🤖 AI Summary
Cross-platform SKU matching in e-commerce faces challenges including missing identifiers, substantial naming heterogeneity, and frequent neglect of fine-grained attributes (e.g., brand, specifications, bundle configurations), rendering conventional rule- and keyword-based methods inaccurate. This paper proposes a multi-agent collaborative large language model framework: a reasoning agent generates verifiable factual statements; a knowledge retrieval agent enriches domain-specific context; and a deduplication agent reuses validated reasoning paths.
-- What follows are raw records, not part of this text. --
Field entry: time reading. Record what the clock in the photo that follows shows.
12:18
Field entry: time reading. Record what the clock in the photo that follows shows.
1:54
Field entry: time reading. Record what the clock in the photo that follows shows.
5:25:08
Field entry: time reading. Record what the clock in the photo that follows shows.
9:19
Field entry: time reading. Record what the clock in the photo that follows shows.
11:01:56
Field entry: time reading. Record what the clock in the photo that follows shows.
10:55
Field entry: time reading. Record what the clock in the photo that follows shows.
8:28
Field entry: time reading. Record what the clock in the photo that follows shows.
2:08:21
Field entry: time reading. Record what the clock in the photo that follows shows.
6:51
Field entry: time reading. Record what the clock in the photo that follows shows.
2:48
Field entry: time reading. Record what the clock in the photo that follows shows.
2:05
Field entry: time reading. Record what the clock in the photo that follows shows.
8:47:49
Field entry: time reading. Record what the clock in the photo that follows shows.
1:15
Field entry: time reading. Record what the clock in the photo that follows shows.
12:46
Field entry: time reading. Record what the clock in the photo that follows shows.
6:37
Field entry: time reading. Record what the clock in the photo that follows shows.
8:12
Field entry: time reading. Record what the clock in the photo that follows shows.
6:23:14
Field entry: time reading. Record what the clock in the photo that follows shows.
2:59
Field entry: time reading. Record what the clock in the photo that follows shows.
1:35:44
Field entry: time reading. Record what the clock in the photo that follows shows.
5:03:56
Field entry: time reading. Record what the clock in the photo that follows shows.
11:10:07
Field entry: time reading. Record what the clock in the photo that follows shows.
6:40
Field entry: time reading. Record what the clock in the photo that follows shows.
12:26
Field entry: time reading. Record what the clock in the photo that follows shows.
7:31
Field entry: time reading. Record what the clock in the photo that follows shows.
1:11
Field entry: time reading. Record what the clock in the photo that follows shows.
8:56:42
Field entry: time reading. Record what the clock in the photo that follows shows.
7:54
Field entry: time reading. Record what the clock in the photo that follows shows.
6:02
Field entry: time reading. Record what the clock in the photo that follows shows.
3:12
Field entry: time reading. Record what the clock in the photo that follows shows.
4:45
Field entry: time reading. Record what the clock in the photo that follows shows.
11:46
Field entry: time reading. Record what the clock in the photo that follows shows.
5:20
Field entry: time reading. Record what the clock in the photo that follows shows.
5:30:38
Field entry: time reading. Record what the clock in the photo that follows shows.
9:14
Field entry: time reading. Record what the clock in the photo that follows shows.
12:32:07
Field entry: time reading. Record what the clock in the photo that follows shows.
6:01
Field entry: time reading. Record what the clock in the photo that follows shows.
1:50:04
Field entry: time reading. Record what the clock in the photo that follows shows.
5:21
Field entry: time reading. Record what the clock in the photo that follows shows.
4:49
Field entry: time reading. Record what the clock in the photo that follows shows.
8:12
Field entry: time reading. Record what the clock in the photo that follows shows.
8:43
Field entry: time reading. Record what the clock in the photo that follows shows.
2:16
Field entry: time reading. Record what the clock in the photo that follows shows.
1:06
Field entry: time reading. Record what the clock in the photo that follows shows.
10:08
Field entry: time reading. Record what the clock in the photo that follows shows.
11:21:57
An interactive human-in-the-loop feedback mechanism further refines uncertain cases. The approach significantly improves both matching accuracy and interpretability. Evaluated on a real-world consumer goods dataset, it outperforms strong baselines—particularly excelling in complex scenarios such as brand provenance tracing and composite product identification—demonstrating superior robustness and generalizability.
📝 Abstract
Identifying whether two product listings refer to the same Stock Keeping Unit (SKU) is a persistent challenge in ecommerce, especially when explicit identifiers are missing and product names vary widely across platforms. Rule based heuristics and keyword similarity often misclassify products by overlooking subtle distinctions in brand, specification, or bundle configuration. To overcome these limitations, we propose Question to Knowledge (Q2K), a multi agent framework that leverages Large Language Models (LLMs) for reliable SKU mapping. Q2K integrates: (1) a Reasoning Agent that generates targeted disambiguation questions, (2) a Knowledge Agent that resolves them via focused web searches, and (3) a Deduplication Agent that reuses validated reasoning traces to reduce redundancy and ensure consistency. A human in the loop mechanism further refines uncertain cases. Experiments on real world consumer goods datasets show that Q2K surpasses strong baselines, achieving higher accuracy and robustness in difficult scenarios such as bundle identification and brand origin disambiguation. By reusing retrieved reasoning instead of issuing repeated searches, Q2K balances accuracy with efficiency, offering a scalable and interpretable solution for product integration.